Due Date

Forgive Its Name: It’s Not that Bad

Due Date

Starring: Robert Downey Jr, Zach Galafianakis

Written by Robert Patrick

The road trip movie. There’s probably a section for this genre in video rental stores at this point. Covers with daffy characters flushed with tepid smiles or puffed up hair, often with clothes in a disarray and some sort of vehicle in the background. I think everyone has a repressed desire to have a string of disastrous encounters en route to a particular destination. Maybe not in the mundane fashion of blowing out a tire on the I-5, but more along the lines of randomly having an alligator in a prom dress fall out of a helicopter and onto your car (sorry if I unknowingly ruined the surprise of something that may actually happen in “The Hangover 2”).  Speaking of “The Hangover”, fans eagerly awaiting the next installment of the series will be overjoyed to find its director, Todd Phillips at the helm of another wacky buddy romp (there’s that critic word) in “Due Date”. I hate the title of this movie, I’ll be the first to admit, because it gives me the impression that I’m about to watch a romantic comedy with Jennifer Lopez from 1998.

In “Due Date” Phillips hasn’t exactly broken chalk while explaining a difficult theorem. The guy simply put together three things that make money: Robert Downey Jr, the road trip comedy, and Zach Galifianakis’ beard. There are even a few cues taken from “The Hangover”. Instead of a whimpering baby, Galifianakis has a cow-eyed dog attached to him.
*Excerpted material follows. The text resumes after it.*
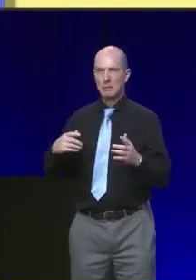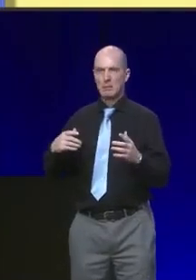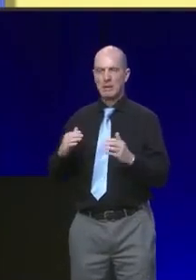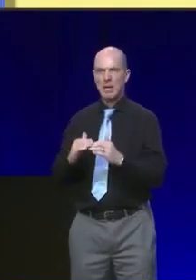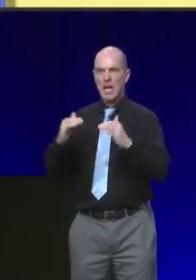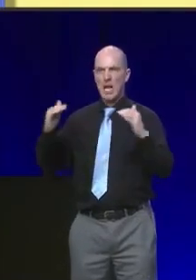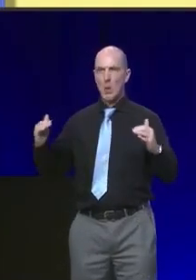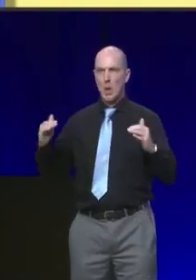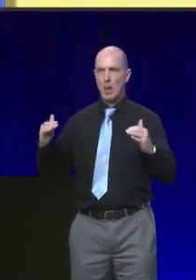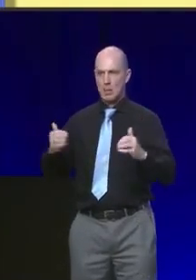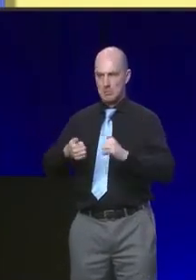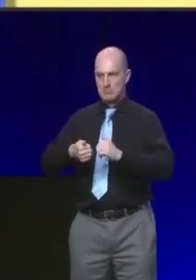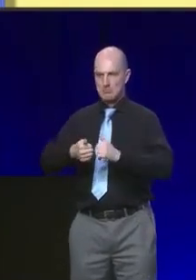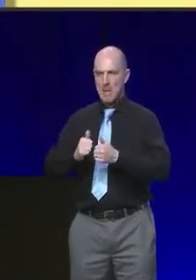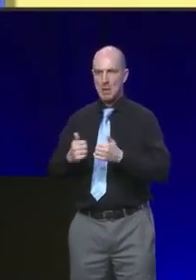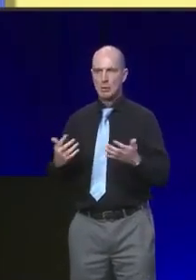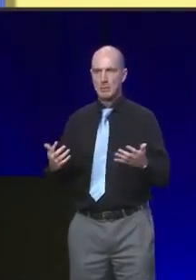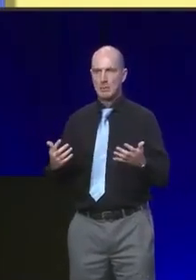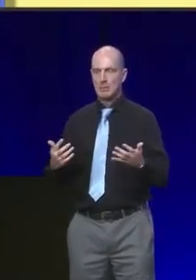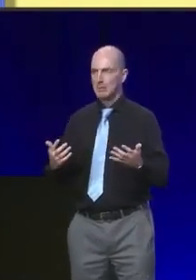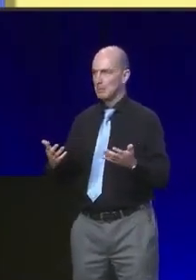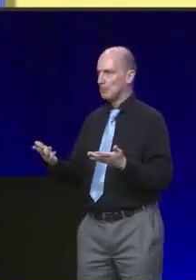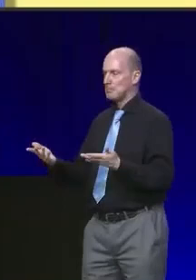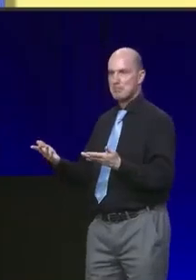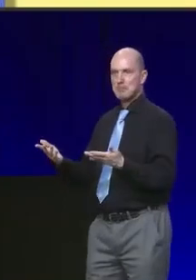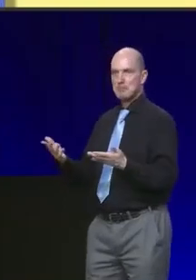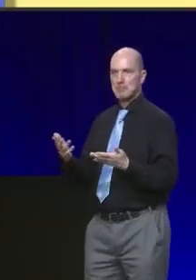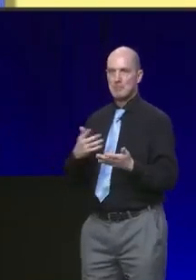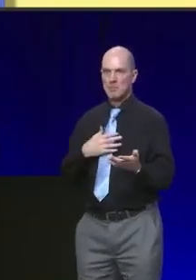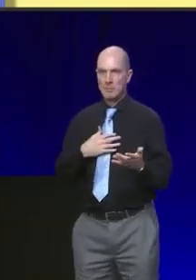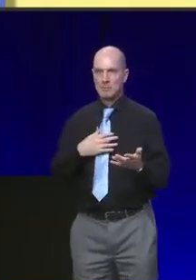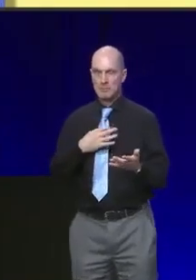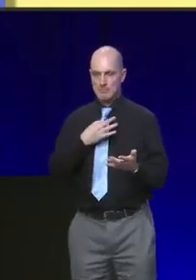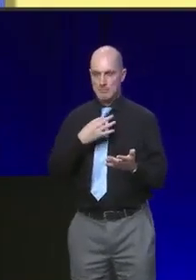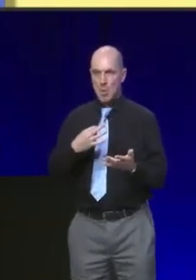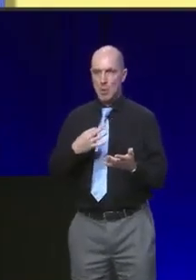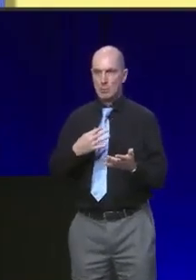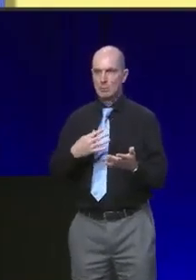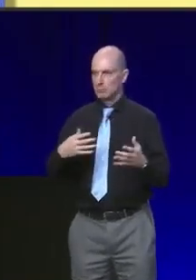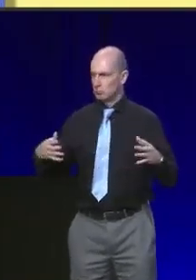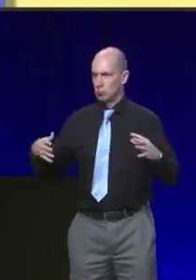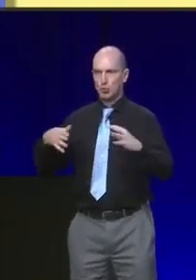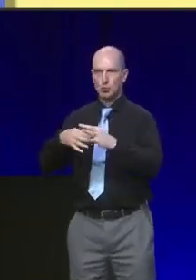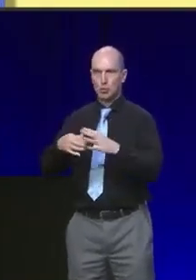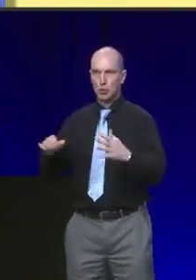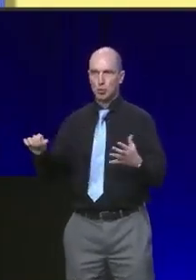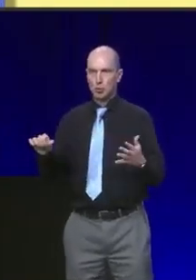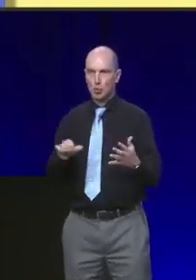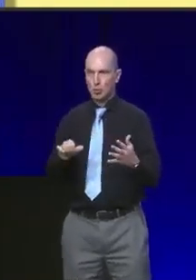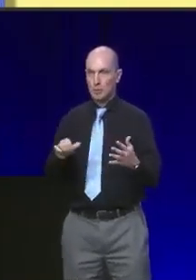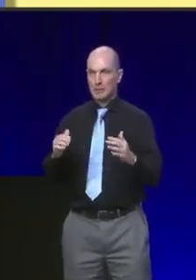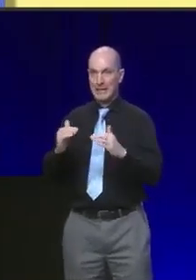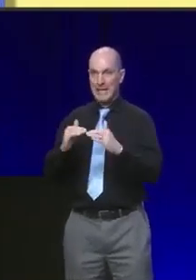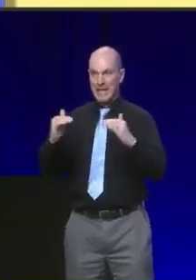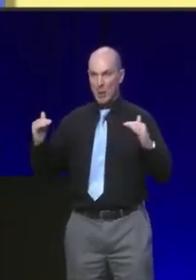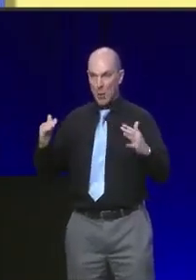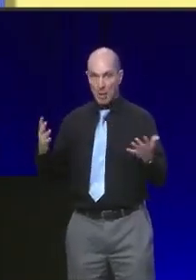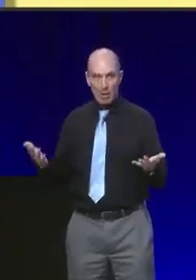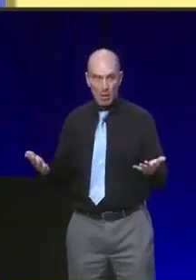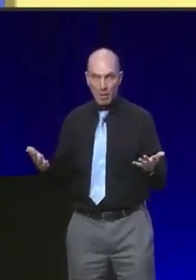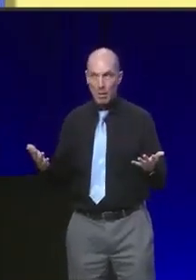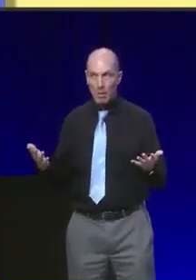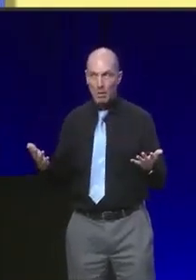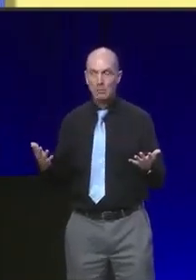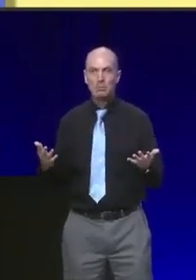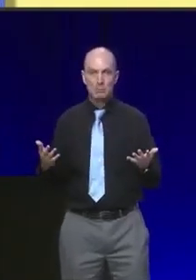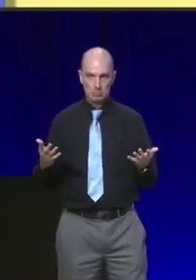partnership of nations and a voluntary union. I'll tell you what an equal partnership looks like. An independent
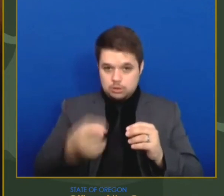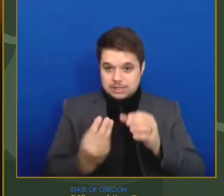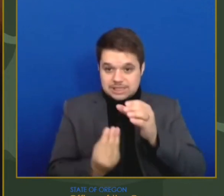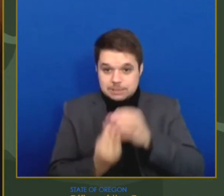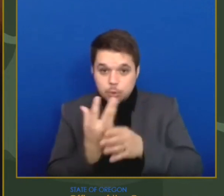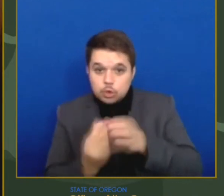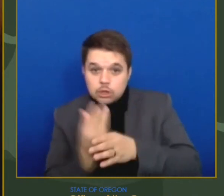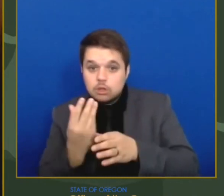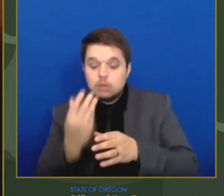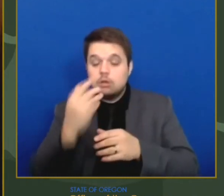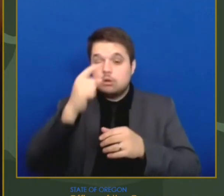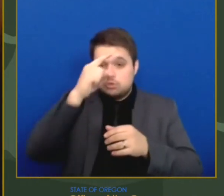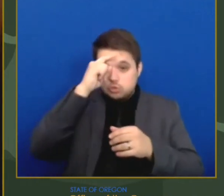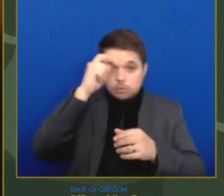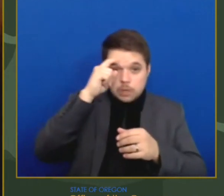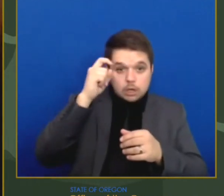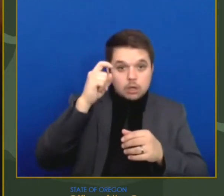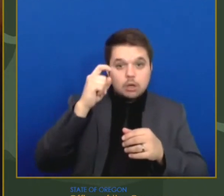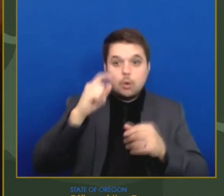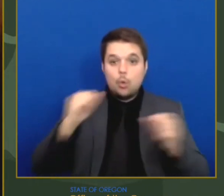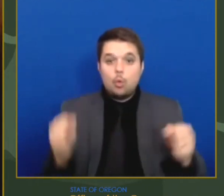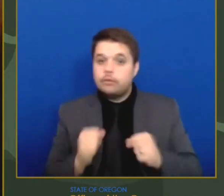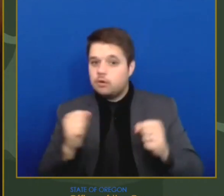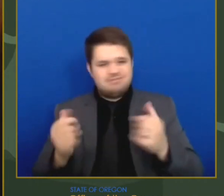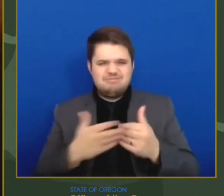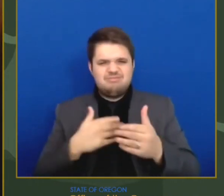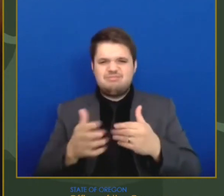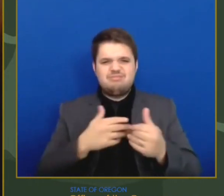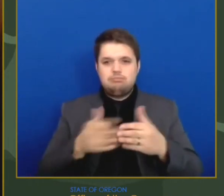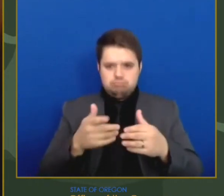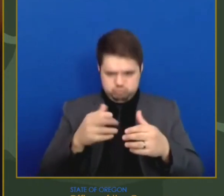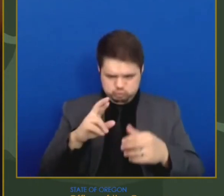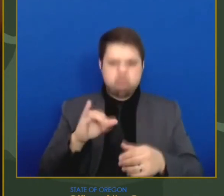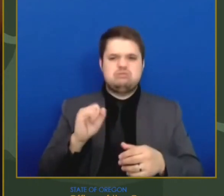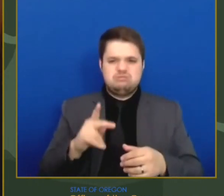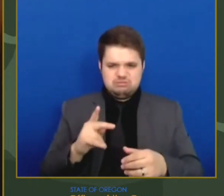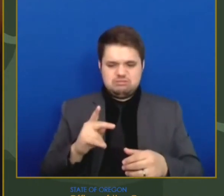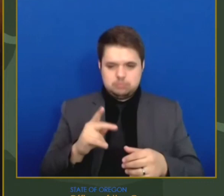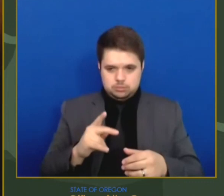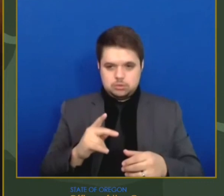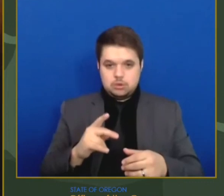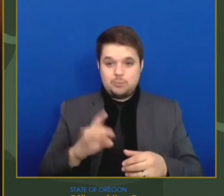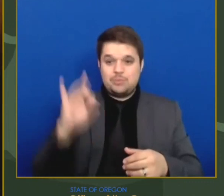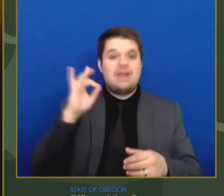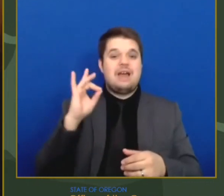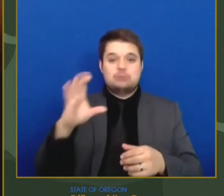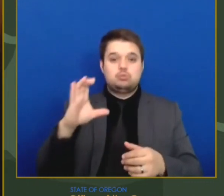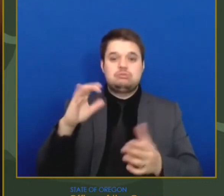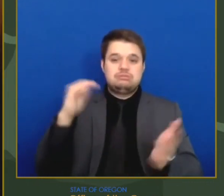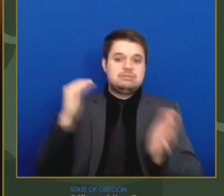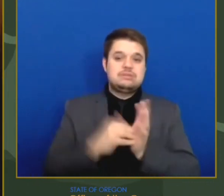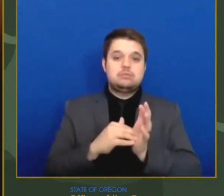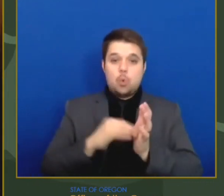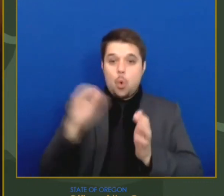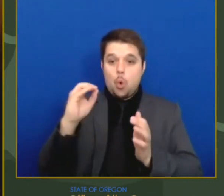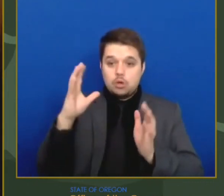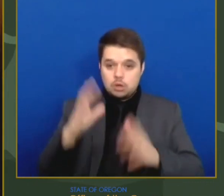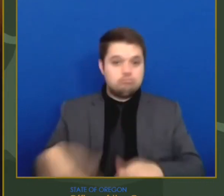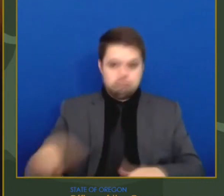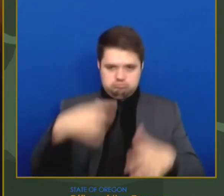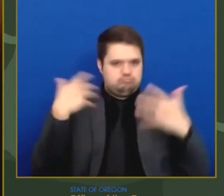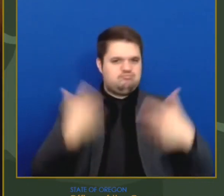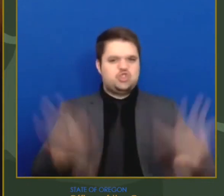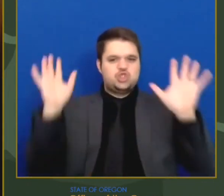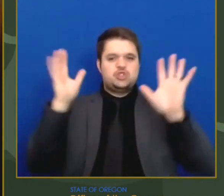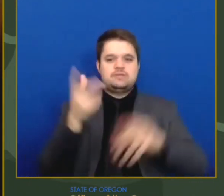As you've heard, more than 800,000 Oregonians have received at least one dose of COVID-19 vaccine, and more than 1.2 million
The same sort of animated carnage ensues during the trip, with the arboreal-looking Galifianakis causing most of it, as his eyes well up like a rain gutter during a thunderstorm. “Due Date” is almost like a collection of unused ideas from “The Hangover”.

The movie is about two strangers (played by Downey and Galifianakis) who meet each other at an airport, are forced into a road trip with one another due to unforeseen circumstances, and end up annoying one another for the duration of the film. Downey plays the hot kettle, a guy who straightens his tie to the point of choking . While Galifianakis plays it loose, his fuzzy-maw and unkempt hair indicative of his Tasmanian devil-like persona. The two butt-heads, hurt each others feelings, and eat a lot of Bugles snack chips (there is so much product endorsement in this film I felt like I was watching a Superbowl commercial). Because the wife of Downey’s character is expecting a baby at any time, he is depending on the newly acquainted buzz-saw that is driving him. There are some genuinely funny bits in this, that revolve mostly around mean spirited gut-punching and Looney Tunes violence, that are relatively breezy and amusing.

Galifianakis’ character in this film , though good-natured and flippant, should be in a straight-jacket somewhere. He behaves as if he was one of the Joker’s henchmen, who was too nice to concede to the Gotham native’s nefarious plans, and instead bobs around the streets smirking and knocking over vases. There’s no way, realistically, that this person could exist in real life without assistance. Working autonomously? I don’t think so. Another character that showed up in a movie earlier this year, with the same personality, was that of Steve Carrell’s character “Barry” in “Dinner for Schmucks”. I guess a goofy protagonist, whose tongue hangs out like a ribbon over a poorly wrapped gift box, is what people want to see. Vacuous, vapid, non-varying!

I liked “Due Date” enough to recommend it to theater goers, even though it duplicates the airplane scene from “Anger Management”. I’m not so sure that’s the movie that you want to pluck scenes from, since audiences thought that it was about as funny as the Zapruder film, but there you have it. There are also close ups of a canine’s reactions, whenever something outrageous happens, that borders on what “Old Dogs” did. Again, is that a film you want to borrow from? With all of my problems with the film, “Due Date” is still admirably aloof and seldom unentertaining. I find myself quoting fellow Cinema Spartan critic Colleen Dillon when I say: “That movie looks like a terrible version of ‘Planes, Trains and Automobiles’.” Not sure what audiences will think, but it gets a lukewarm passing grade from me.